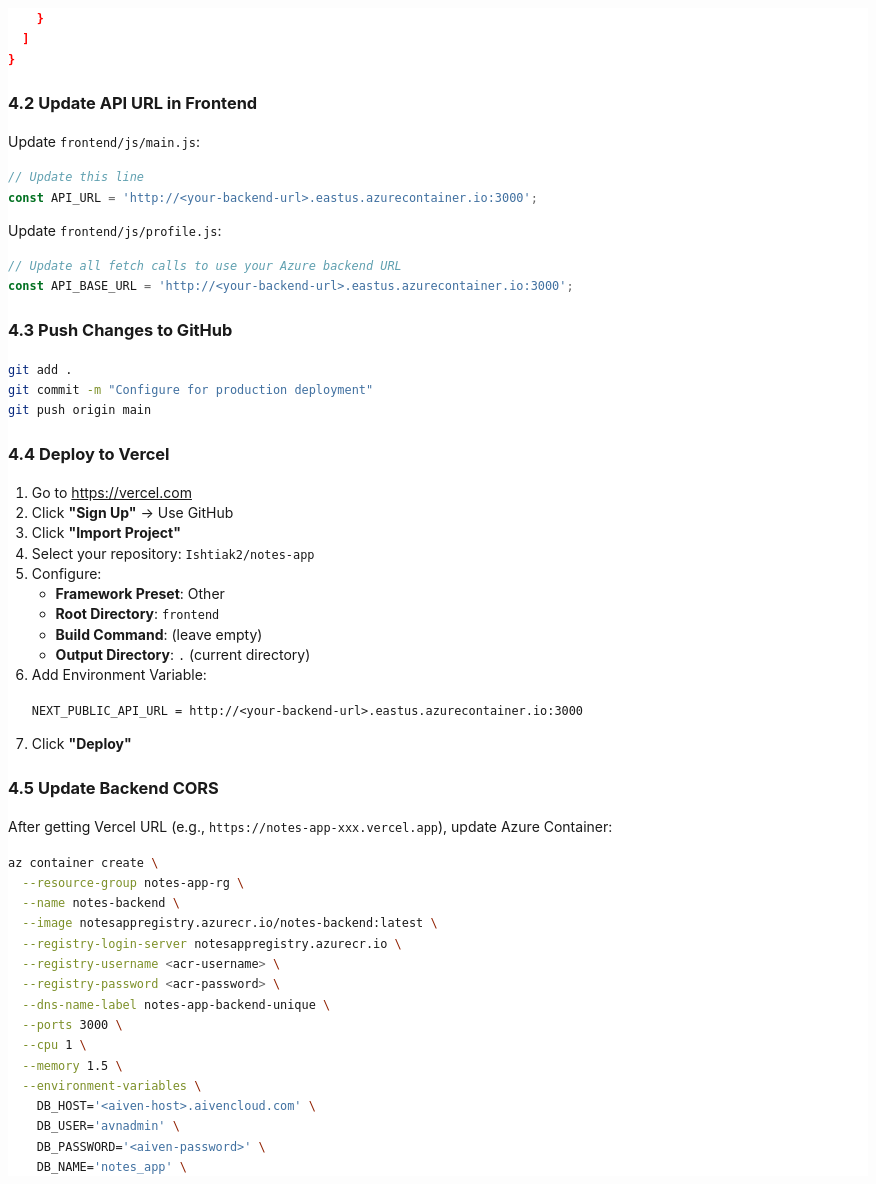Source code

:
 ```json
    }
  ]
}
```

### 4.2 Update API URL in Frontend

Update `frontend/js/main.js`:

```javascript
// Update this line
const API_URL = 'http://<your-backend-url>.eastus.azurecontainer.io:3000';
```

Update `frontend/js/profile.js`:

```javascript
// Update all fetch calls to use your Azure backend URL
const API_BASE_URL = 'http://<your-backend-url>.eastus.azurecontainer.io:3000';
```

### 4.3 Push Changes to GitHub

```bash
git add .
git commit -m "Configure for production deployment"
git push origin main
```

### 4.4 Deploy to Vercel

1. Go to https://vercel.com
2. Click **"Sign Up"** → Use GitHub
3. Click **"Import Project"**
4. Select your repository: `Ishtiak2/notes-app`
5. Configure:
   - **Framework Preset**: Other
   - **Root Directory**: `frontend`
   - **Build Command**: (leave empty)
   - **Output Directory**: `.` (current directory)
6. Add Environment Variable:
   ```
   NEXT_PUBLIC_API_URL = http://<your-backend-url>.eastus.azurecontainer.io:3000
   ```
7. Click **"Deploy"**

### 4.5 Update Backend CORS

After getting Vercel URL (e.g., `https://notes-app-xxx.vercel.app`), update Azure Container:

```bash
az container create \
  --resource-group notes-app-rg \
  --name notes-backend \
  --image notesappregistry.azurecr.io/notes-backend:latest \
  --registry-login-server notesappregistry.azurecr.io \
  --registry-username <acr-username> \
  --registry-password <acr-password> \
  --dns-name-label notes-app-backend-unique \
  --ports 3000 \
  --cpu 1 \
  --memory 1.5 \
  --environment-variables \
    DB_HOST='<aiven-host>.aivencloud.com' \
    DB_USER='avnadmin' \
    DB_PASSWORD='<aiven-password>' \
    DB_NAME='notes_app' \
```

◇ ◇ ◇

* **What you have to do**
Exclude the pictures and print the rest of the data exactly.

* **Problem solution**
Source code

:
 ```json
    }
  ]
}
```

### 4.2 Update API URL in Frontend

Update `frontend/js/main.js`:

```javascript
// Update this line
const API_URL = 'http://<your-backend-url>.eastus.azurecontainer.io:3000';
```

Update `frontend/js/profile.js`:

```javascript
// Update all fetch calls to use your Azure backend URL
const API_BASE_URL = 'http://<your-backend-url>.eastus.azurecontainer.io:3000';
```

### 4.3 Push Changes to GitHub

```bash
git add .
git commit -m "Configure for production deployment"
git push origin main
```

### 4.4 Deploy to Vercel

1. Go to https://vercel.com
2. Click **"Sign Up"** → Use GitHub
3. Click **"Import Project"**
4. Select your repository: `Ishtiak2/notes-app`
5. Configure:
   - **Framework Preset**: Other
   - **Root Directory**: `frontend`
   - **Build Command**: (leave empty)
   - **Output Directory**: `.` (current directory)
6. Add Environment Variable:
   ```
   NEXT_PUBLIC_API_URL = http://<your-backend-url>.eastus.azurecontainer.io:3000
   ```
7. Click **"Deploy"**

### 4.5 Update Backend CORS

After getting Vercel URL (e.g., `https://notes-app-xxx.vercel.app`), update Azure Container:

```bash
az container create \
  --resource-group notes-app-rg \
  --name notes-backend \
  --image notesappregistry.azurecr.io/notes-backend:latest \
  --registry-login-server notesappregistry.azurecr.io \
  --registry-username <acr-username> \
  --registry-password <acr-password> \
  --dns-name-label notes-app-backend-unique \
  --ports 3000 \
  --cpu 1 \
  --memory 1.5 \
  --environment-variables \
    DB_HOST='<aiven-host>.aivencloud.com' \
    DB_USER='avnadmin' \
    DB_PASSWORD='<aiven-password>' \
    DB_NAME='notes_app' \
```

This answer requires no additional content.